On Intelligent Design

The history of religion is one of resistance to scientific knowledge. All great minds must pay a token fee to the narrow-minded gods of narrow-minded men. Galileo Galilei was threatened with death for claiming the earth moved in a heliocentric orbit around the sun and later retracted his theory under duress. Giordano Bruno, the notable mnemonics master, was burnt at the stake for his feats of memory and his denial of certain church doctrines including geocentrism and the holy trinity. It seems as if the Church suffers from all of the characteristic symptoms of a limited knowledge of self, namely an inferiority complex and a tendency to claim an unchallengeable position on truth. Rather than criticizing theories from a scientific standpoint, pompous individuals in funny costumes regurgitate texts that should have been relegated to libraries and archives centuries ago under the heading "Strange Beliefs". Looking back it is easy to believe humanity has evolved beyond the grip of religious dogma into an age of unhindered reason, yet current events demonstrate that our generation has fared no better.

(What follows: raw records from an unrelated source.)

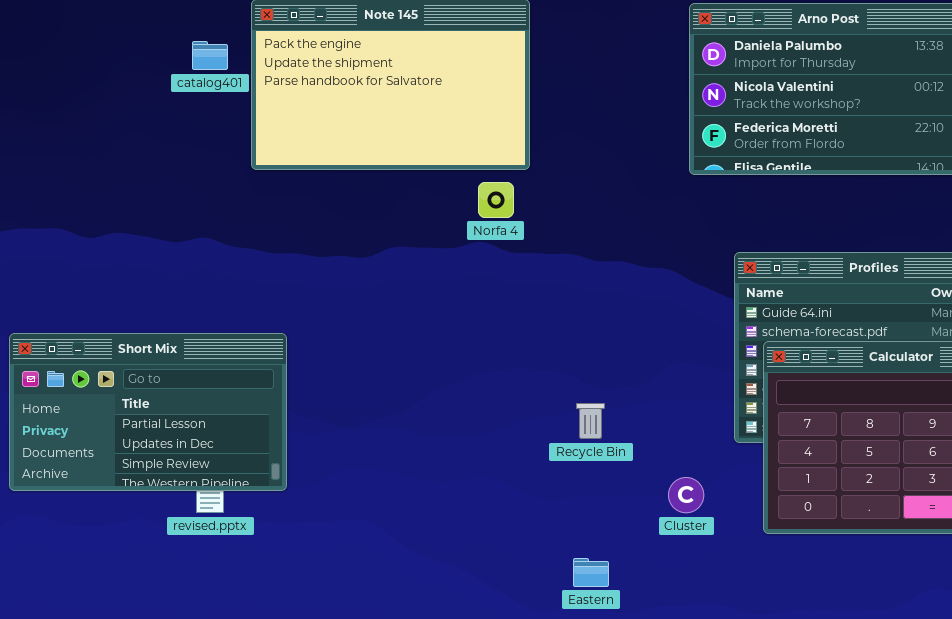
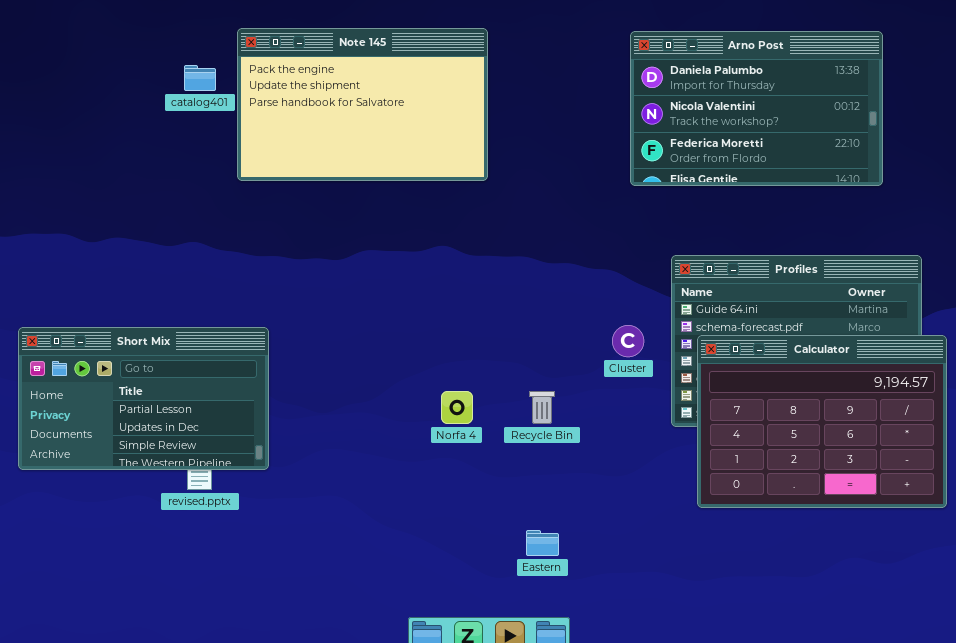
Norfa 4: [478,182,514,218] -> [441,391,473,424], moved
Cluster: [668,477,704,513] -> [612,325,644,357], moved

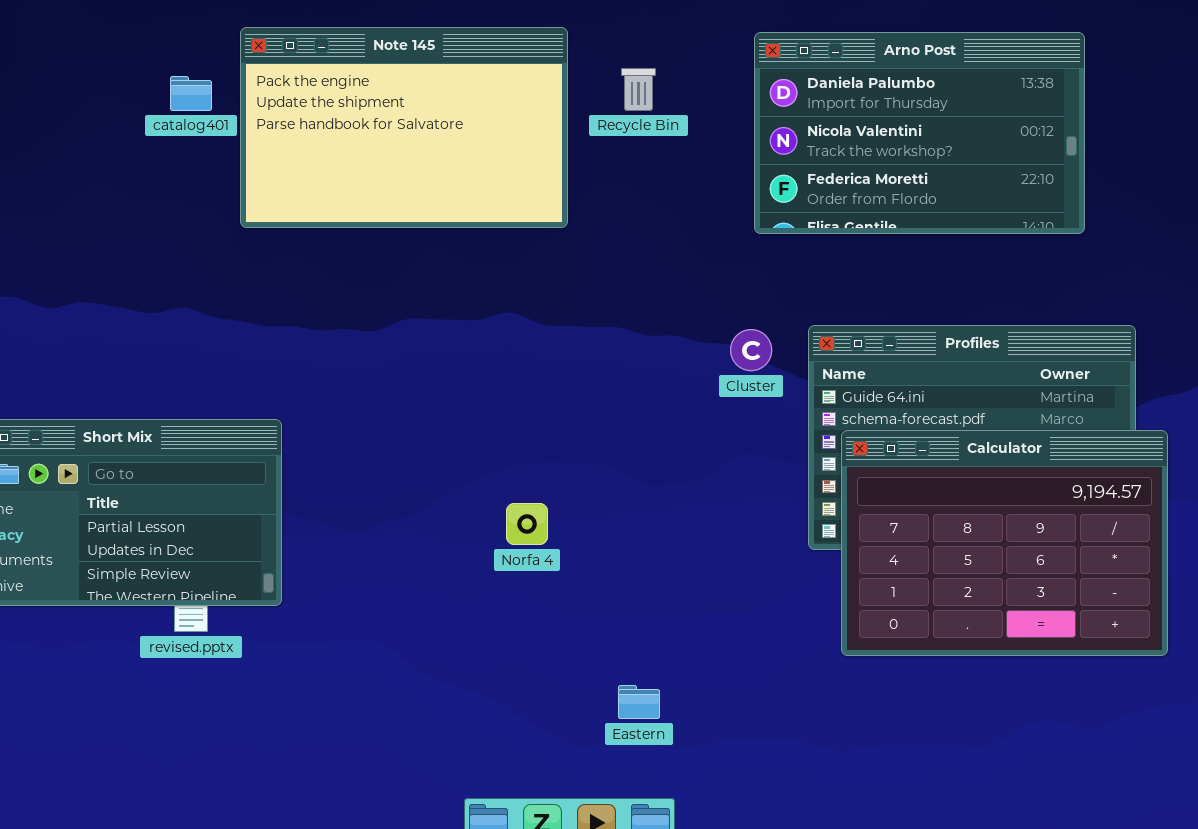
Cluster: [612,325,644,357] -> [730,329,772,371], moved
Recycle Bin: [529,391,555,424] -> [621,68,656,111], moved

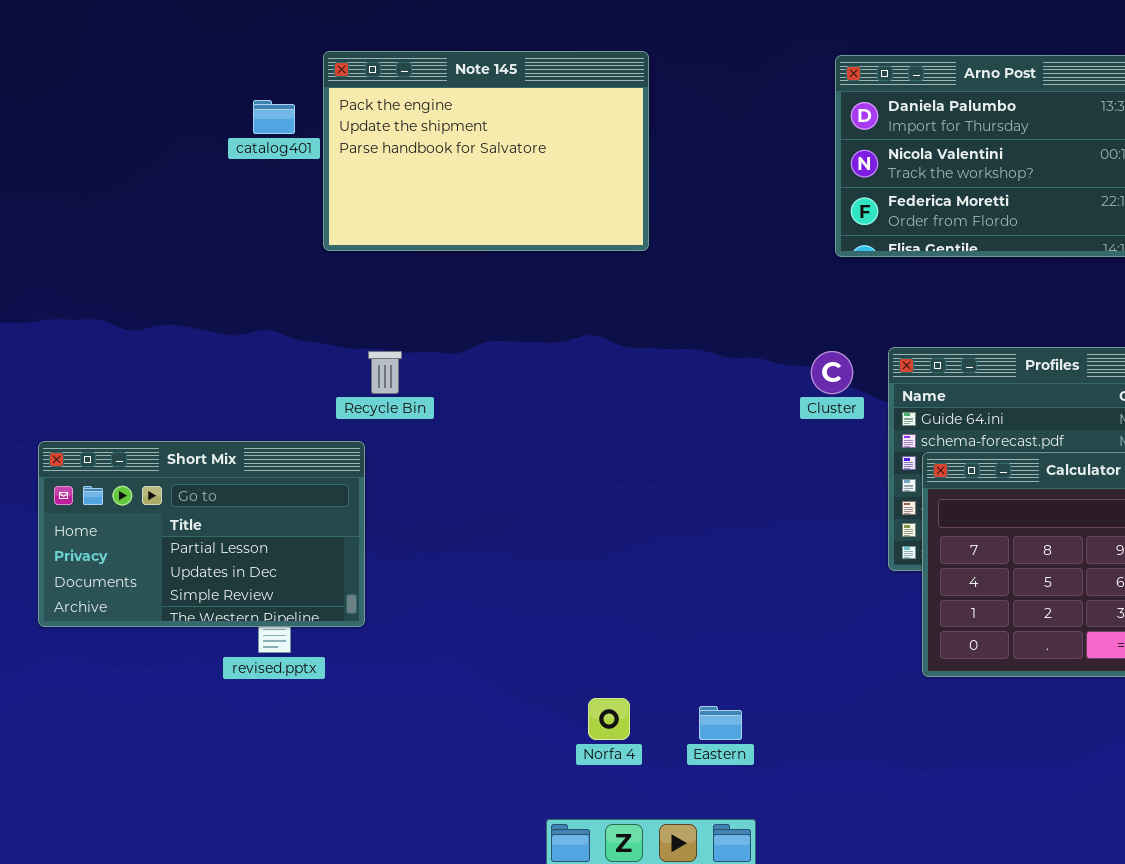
Recycle Bin: [621,68,656,111] -> [368,351,402,394], moved
Norfa 4: [506,503,548,545] -> [588,698,630,740], moved

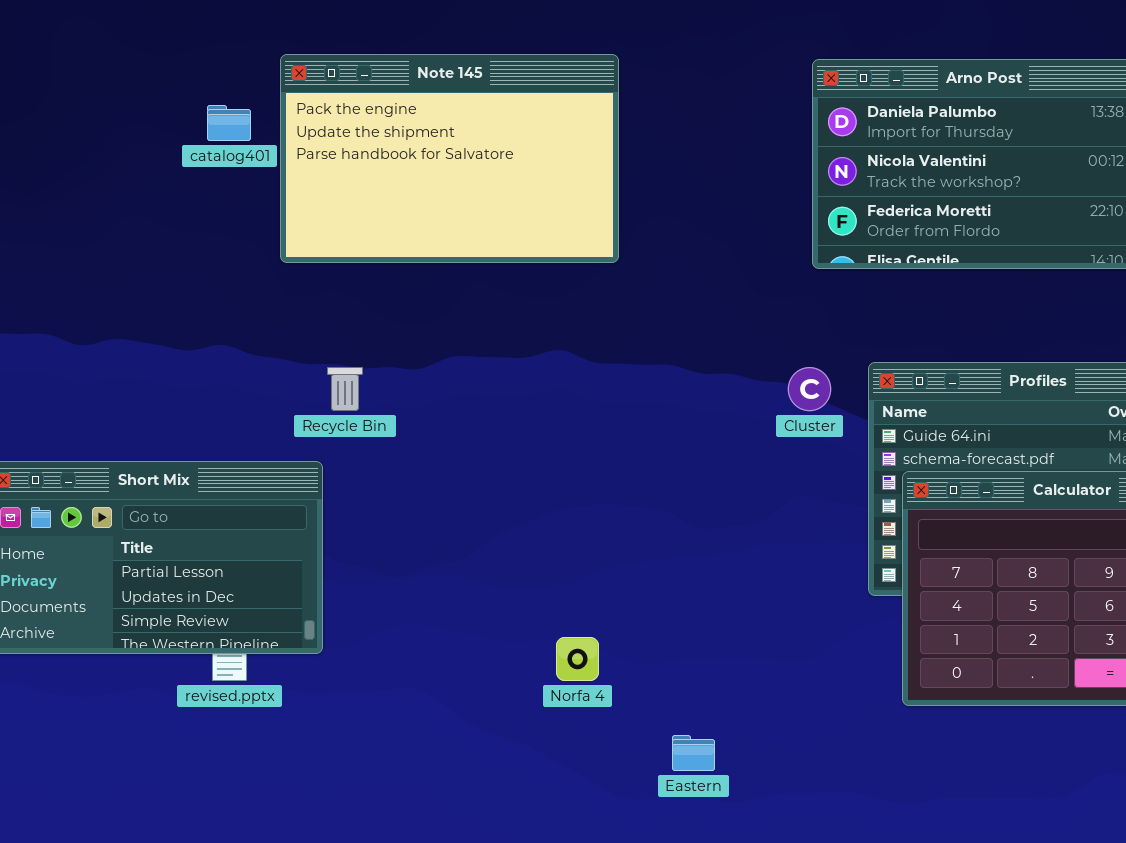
Norfa 4: [588,698,630,740] -> [556,637,599,681], moved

President George W. Bush wants intelligent design taught in schools as an option to the theory of evolution. An innocuous suggestion to a layman, but to the committed scientist it is a travesty of the scientific method. Do we teach astrology side by side with astronomy or alchemy astride with chemistry? What kind of evidence will ever prove or disprove the existence of God? How do we even begin to define God? Religion isn't capable of describing how anything happens, which is why it has never produced a single useful invention in its entire history. We can be assured that our progeny will look back on us just as we look back on a society that would impede the discovery of a heliocentric solar system. To even suggest that God created the universe in an environment of unbiased learning is an offense to scholarship. It puts the idea into the minds of young people that there is such a thing as creation science.